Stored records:
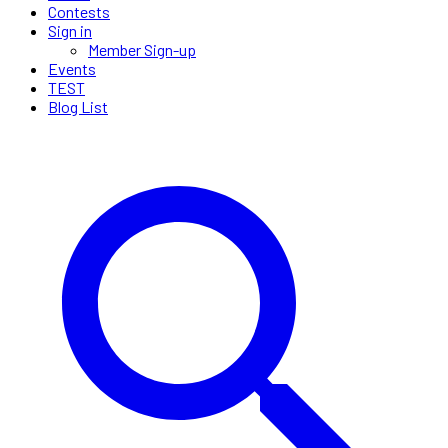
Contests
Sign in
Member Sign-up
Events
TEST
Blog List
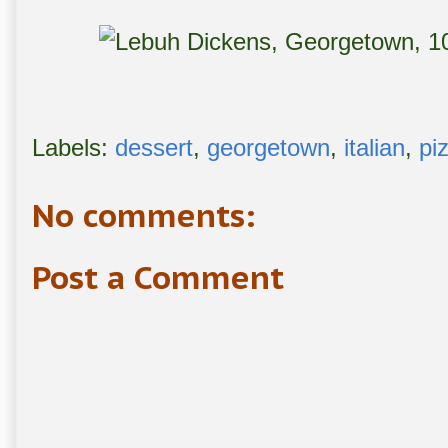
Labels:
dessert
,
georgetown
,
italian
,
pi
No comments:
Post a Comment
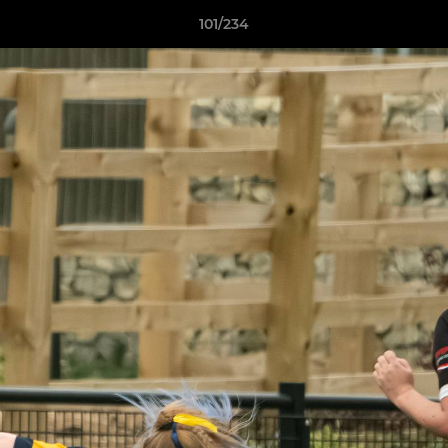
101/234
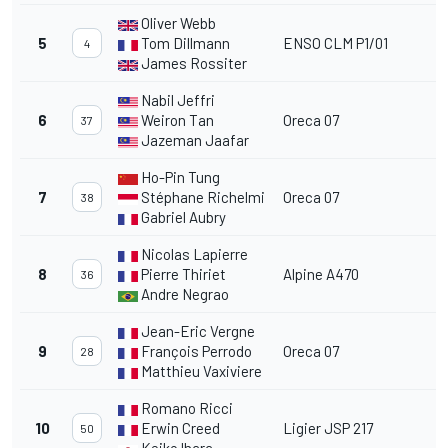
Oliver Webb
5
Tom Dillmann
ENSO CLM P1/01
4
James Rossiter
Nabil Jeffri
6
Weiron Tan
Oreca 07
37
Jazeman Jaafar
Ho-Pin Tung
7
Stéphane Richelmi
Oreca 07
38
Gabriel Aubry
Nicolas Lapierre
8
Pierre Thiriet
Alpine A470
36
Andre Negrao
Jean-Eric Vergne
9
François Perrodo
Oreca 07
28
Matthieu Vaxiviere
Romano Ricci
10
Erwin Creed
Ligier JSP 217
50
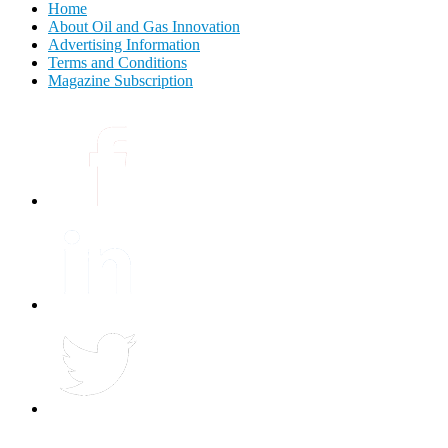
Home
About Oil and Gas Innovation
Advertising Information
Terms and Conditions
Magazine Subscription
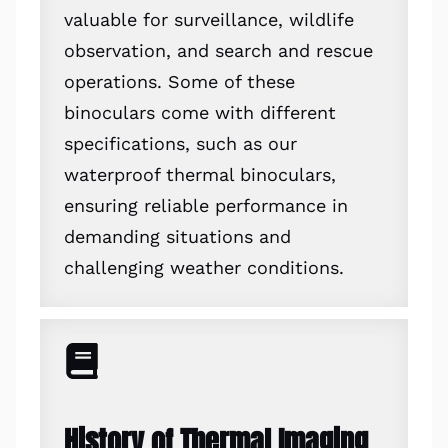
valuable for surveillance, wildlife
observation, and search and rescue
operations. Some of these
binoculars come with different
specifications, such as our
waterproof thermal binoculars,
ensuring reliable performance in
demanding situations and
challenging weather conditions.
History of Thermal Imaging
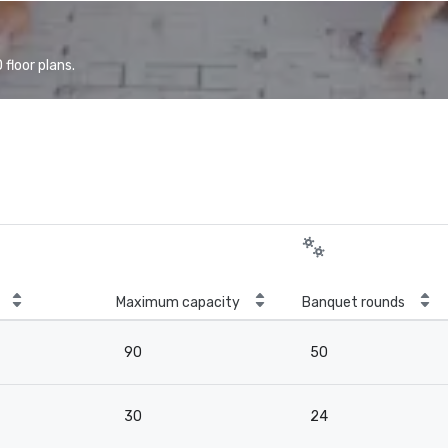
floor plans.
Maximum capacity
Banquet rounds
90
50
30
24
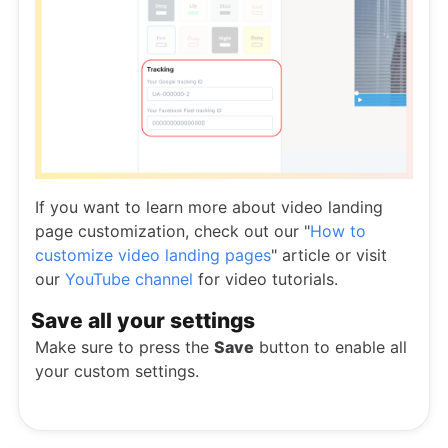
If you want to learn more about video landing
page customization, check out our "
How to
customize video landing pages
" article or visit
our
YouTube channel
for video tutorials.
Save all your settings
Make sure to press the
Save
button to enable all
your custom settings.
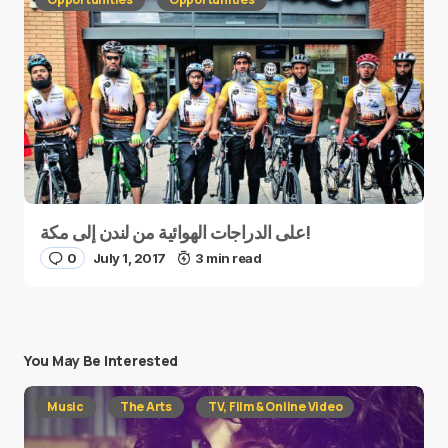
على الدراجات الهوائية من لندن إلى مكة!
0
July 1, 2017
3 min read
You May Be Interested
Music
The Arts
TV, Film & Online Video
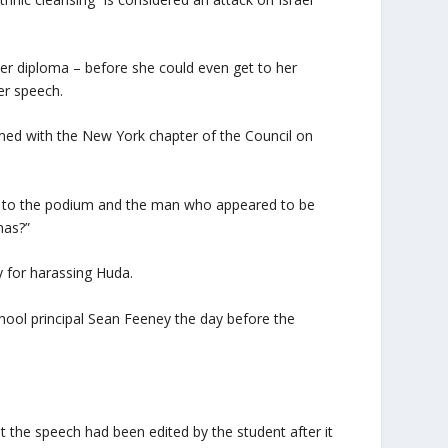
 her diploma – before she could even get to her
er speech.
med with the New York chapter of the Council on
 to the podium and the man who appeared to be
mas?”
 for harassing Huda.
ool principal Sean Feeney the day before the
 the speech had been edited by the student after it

---

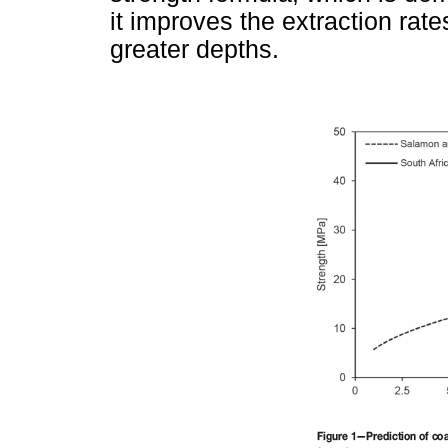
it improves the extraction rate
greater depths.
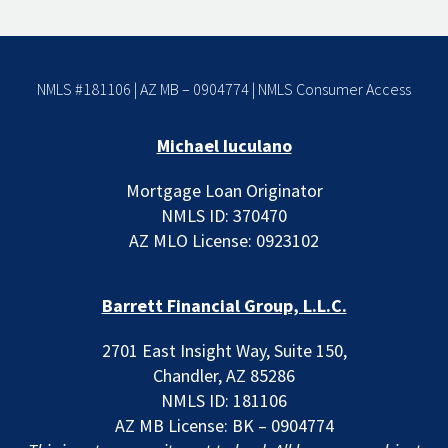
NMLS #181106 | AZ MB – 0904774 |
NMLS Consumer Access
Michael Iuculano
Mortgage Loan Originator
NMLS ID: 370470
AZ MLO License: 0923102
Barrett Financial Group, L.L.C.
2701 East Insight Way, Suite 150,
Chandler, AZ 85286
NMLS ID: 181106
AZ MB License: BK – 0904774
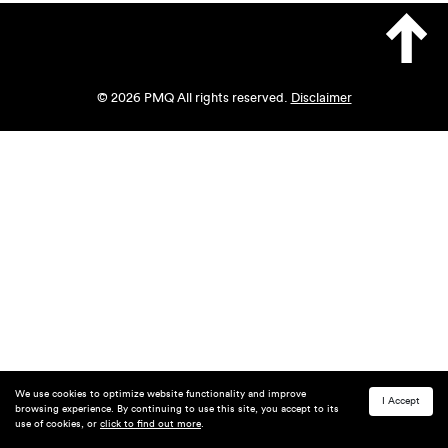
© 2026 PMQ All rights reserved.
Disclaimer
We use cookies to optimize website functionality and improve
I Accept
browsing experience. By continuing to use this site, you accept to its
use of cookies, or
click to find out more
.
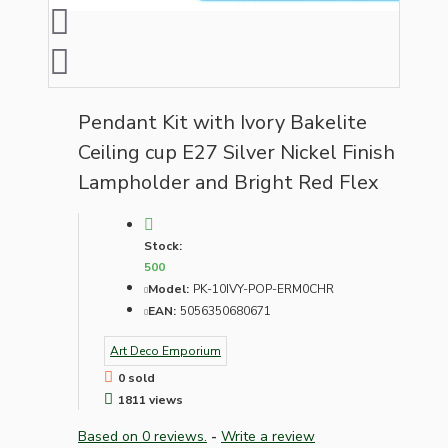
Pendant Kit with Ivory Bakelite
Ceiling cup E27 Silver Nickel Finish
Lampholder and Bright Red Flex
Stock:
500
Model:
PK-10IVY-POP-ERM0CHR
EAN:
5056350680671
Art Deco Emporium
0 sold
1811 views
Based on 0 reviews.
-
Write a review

...

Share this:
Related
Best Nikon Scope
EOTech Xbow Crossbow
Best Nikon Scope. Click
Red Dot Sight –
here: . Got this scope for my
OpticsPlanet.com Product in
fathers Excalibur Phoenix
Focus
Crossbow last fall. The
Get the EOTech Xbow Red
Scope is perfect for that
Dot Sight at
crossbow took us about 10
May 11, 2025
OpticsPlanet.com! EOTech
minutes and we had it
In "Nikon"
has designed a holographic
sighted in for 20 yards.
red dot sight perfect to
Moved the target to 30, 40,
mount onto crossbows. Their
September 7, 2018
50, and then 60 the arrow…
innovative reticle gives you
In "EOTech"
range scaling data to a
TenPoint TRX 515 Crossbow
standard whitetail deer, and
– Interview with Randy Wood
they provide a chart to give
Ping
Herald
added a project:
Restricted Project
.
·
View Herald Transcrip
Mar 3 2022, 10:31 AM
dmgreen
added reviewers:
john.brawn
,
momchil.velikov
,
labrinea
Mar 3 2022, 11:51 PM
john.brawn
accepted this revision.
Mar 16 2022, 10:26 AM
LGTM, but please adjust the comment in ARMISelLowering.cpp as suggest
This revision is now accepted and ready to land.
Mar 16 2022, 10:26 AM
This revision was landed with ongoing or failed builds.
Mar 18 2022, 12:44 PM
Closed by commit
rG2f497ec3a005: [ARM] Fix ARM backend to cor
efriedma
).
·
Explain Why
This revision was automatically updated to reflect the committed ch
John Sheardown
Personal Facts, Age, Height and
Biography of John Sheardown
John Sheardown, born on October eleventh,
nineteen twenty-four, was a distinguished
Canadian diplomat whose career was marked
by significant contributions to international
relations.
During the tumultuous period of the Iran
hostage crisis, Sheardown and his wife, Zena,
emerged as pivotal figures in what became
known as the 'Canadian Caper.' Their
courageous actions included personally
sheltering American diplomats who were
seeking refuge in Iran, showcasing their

Work to complete:
All that is wanted is an exact copy of the lines above from the one with "Dot Sight at" through the one with "Explain Why", with both ends included.

Response:
Dot Sight at
crossbow took us about 10
May 11, 2025
OpticsPlanet.com! EOTech
minutes and we had it
In "Nikon"
has designed a holographic
sighted in for 20 yards.
red dot sight perfect to
Moved the target to 30, 40,
mount onto crossbows. Their
September 7, 2018
50, and then 60 the arrow…
innovative reticle gives you
In "EOTech"
range scaling data to a
TenPoint TRX 515 Crossbow
standard whitetail deer, and
– Interview with Randy Wood
they provide a chart to give
Ping
Herald
added a project:
Restricted Project
.
·
View Herald Transcrip
Mar 3 2022, 10:31 AM
dmgreen
added reviewers:
john.brawn
,
momchil.velikov
,
labrinea
Mar 3 2022, 11:51 PM
john.brawn
accepted this revision.
Mar 16 2022, 10:26 AM
LGTM, but please adjust the comment in ARMISelLowering.cpp as suggest
This revision is now accepted and ready to land.
Mar 16 2022, 10:26 AM
This revision was landed with ongoing or failed builds.
Mar 18 2022, 12:44 PM
Closed by commit
rG2f497ec3a005: [ARM] Fix ARM backend to cor
efriedma
).
·
Explain Why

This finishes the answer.